Dr Daniel Lucey describes the day that talented 10-year-old Momodu was discharged from MSF’s treatment centre in Monrovia, and the leaving present given to him by admiring staff.
Today, Momodu is going home. Ten-year-old Momodu has been here for three weeks, which is a long time in an Ebola treatment centre. Yesterday afternoon we got his latest test results, and at last they were negative. He was sitting in the tent closest to our office, so we could tell him the results straight away. He was overjoyed. He had a huge smile on his face, and was jumping up and down and waving his arms around. He was so happy to have survived Ebola.
When Momodu arrived here, he was very sick. He couldn’t even sit up in bed by himself. He had to rely on the nurses and stronger patients who were already recovering to help him drink and eat.
I like to call patients who are recovering their strength ‘pre-survivors’. Although their blood tests have shown that they are not yet ready to be discharged, they are strong enough to walk around, and to help look after the weaker patients.

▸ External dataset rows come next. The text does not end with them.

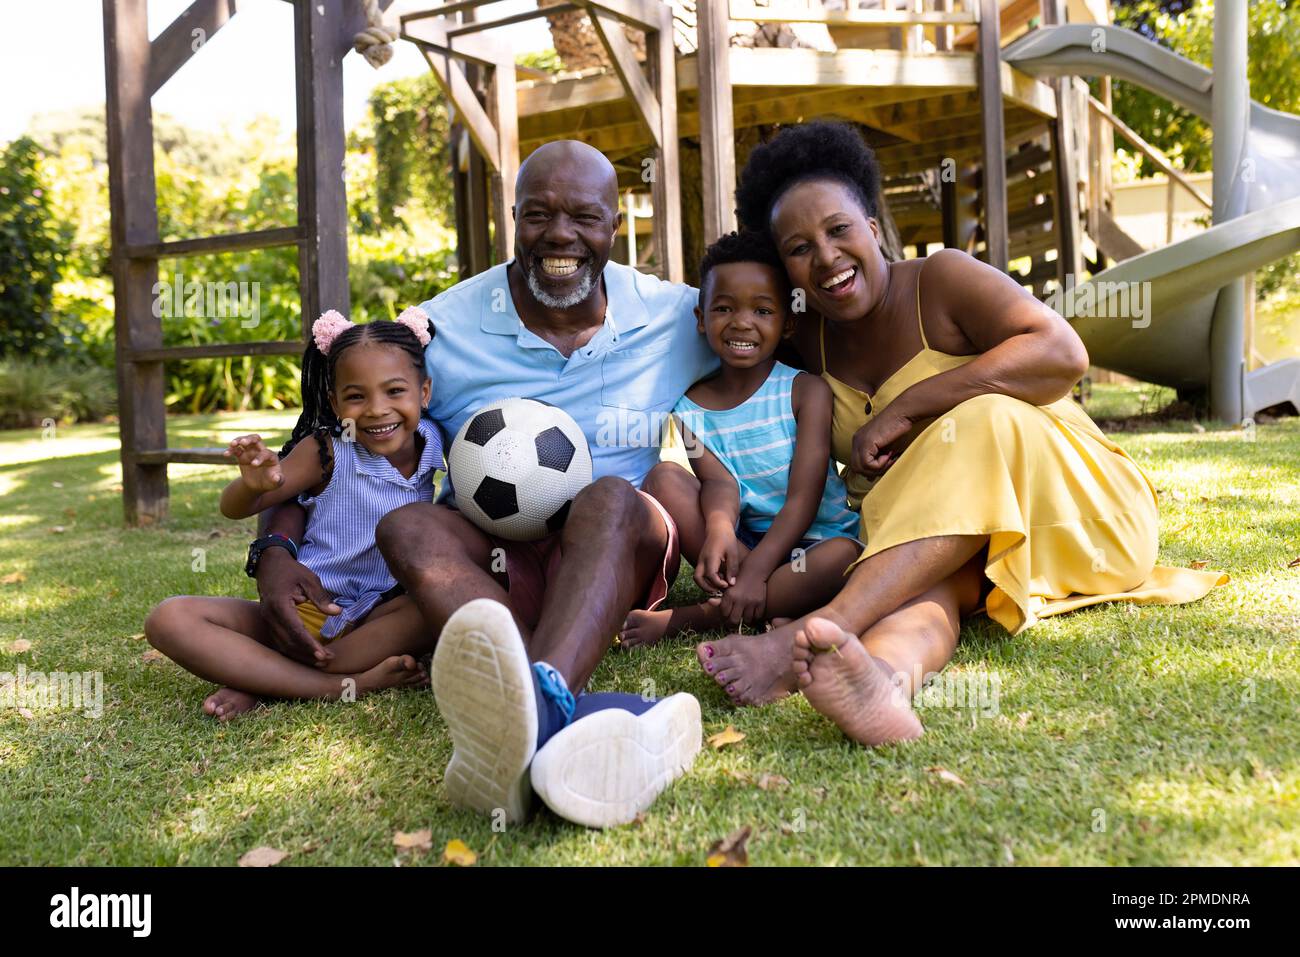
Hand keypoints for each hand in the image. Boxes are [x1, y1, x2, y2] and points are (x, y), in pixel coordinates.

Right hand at [225, 434, 283, 492]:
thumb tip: (276, 478)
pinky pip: (236, 450)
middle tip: (243, 442)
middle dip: (249, 439)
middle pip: (256, 439)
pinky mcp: (242, 456)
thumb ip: (277, 480)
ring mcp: (251, 452)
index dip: (260, 457)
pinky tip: (226, 454)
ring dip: (238, 440)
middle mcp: (261, 451)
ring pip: (244, 441)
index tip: (253, 465)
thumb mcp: (276, 483)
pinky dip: (231, 450)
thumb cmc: (270, 482)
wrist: (259, 484)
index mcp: (271, 456)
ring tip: (232, 444)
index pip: (265, 453)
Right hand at [255, 546, 342, 664]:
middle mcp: (270, 616)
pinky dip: (292, 651)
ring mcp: (267, 621)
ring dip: (300, 656)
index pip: (295, 630)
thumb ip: (321, 597)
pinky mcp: (268, 623)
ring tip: (319, 661)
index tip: (322, 655)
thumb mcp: (309, 578)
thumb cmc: (291, 570)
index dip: (309, 645)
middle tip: (326, 660)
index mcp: (279, 604)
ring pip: (282, 645)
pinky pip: (278, 641)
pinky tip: (305, 655)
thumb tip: (337, 613)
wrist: (268, 565)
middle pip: (288, 642)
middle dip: (307, 654)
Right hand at [694, 527, 742, 592]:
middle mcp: (702, 559)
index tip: (727, 584)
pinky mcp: (701, 560)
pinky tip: (719, 577)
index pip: (710, 575)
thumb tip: (731, 583)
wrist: (718, 527)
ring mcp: (700, 560)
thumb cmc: (727, 539)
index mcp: (711, 557)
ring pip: (697, 577)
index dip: (718, 583)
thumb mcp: (733, 553)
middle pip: (698, 578)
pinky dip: (707, 579)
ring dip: (706, 584)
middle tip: (718, 590)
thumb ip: (732, 568)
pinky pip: (700, 573)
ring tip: (719, 585)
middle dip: (706, 588)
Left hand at [718, 571, 766, 626]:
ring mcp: (751, 602)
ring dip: (745, 619)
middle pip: (734, 621)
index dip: (725, 615)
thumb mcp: (728, 587)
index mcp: (730, 595)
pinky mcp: (760, 602)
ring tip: (744, 616)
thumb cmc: (738, 579)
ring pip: (746, 620)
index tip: (726, 614)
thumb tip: (710, 601)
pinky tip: (752, 612)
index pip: (724, 614)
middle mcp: (740, 600)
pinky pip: (757, 616)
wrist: (754, 570)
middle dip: (732, 623)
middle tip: (733, 621)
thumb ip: (719, 597)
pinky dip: (755, 616)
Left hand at [851, 408, 912, 477]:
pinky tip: (889, 454)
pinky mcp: (866, 443)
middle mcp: (856, 440)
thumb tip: (869, 478)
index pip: (857, 464)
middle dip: (873, 471)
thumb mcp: (884, 447)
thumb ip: (876, 459)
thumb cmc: (897, 428)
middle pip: (856, 468)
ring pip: (861, 468)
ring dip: (878, 468)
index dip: (870, 469)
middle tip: (889, 462)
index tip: (886, 462)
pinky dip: (880, 464)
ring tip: (890, 458)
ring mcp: (859, 441)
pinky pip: (868, 464)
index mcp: (858, 440)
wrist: (902, 413)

Momodu was helped a lot by one man in particular – a patient who stayed on at the hospital even after he had been cured. It really helped Momodu to have someone there to look after him, day and night, until he had the strength to sit up by himself, to feed himself, and eventually to walk out of the tent and sit in a chair outside. It was a very special moment when he was able to do that.
While Momodu was recovering, he always sat in a particular spot in the shade with an 11 year old girl, a five-year-old boy, and two younger children.
Playing together, feeding each other and making each other’s spirits strong can really help people fight off the Ebola virus, whether they are children or adults.
One thing that Momodu loves to do is to draw pictures – beautiful pictures in colour. Alessia, an MSF nurse from Italy, gave Momodu some coloured pencils and drawing paper. Each day he did a new picture – he showed me at least 10 drawings he had done. Of course, you can’t take anything out of the high-risk zone, not even paper, and so we took photographs of the pictures, and had them enlarged and laminated. Today we gave them to him as a leaving present.
Momodu has really lifted our spirits. The nurses, the physician assistants and I have put copies of his drawings on the outside walls of the office. People passing by stop to admire them. Momodu is a very talented young boy, and I can’t wait to see what he’s doing in 15 years – I hope by then he is a famous Liberian artist. But today, Momodu looks like any normal 10-year-old: smiling, walking, talking and drawing more beautiful pictures. It’s a very happy day for everyone.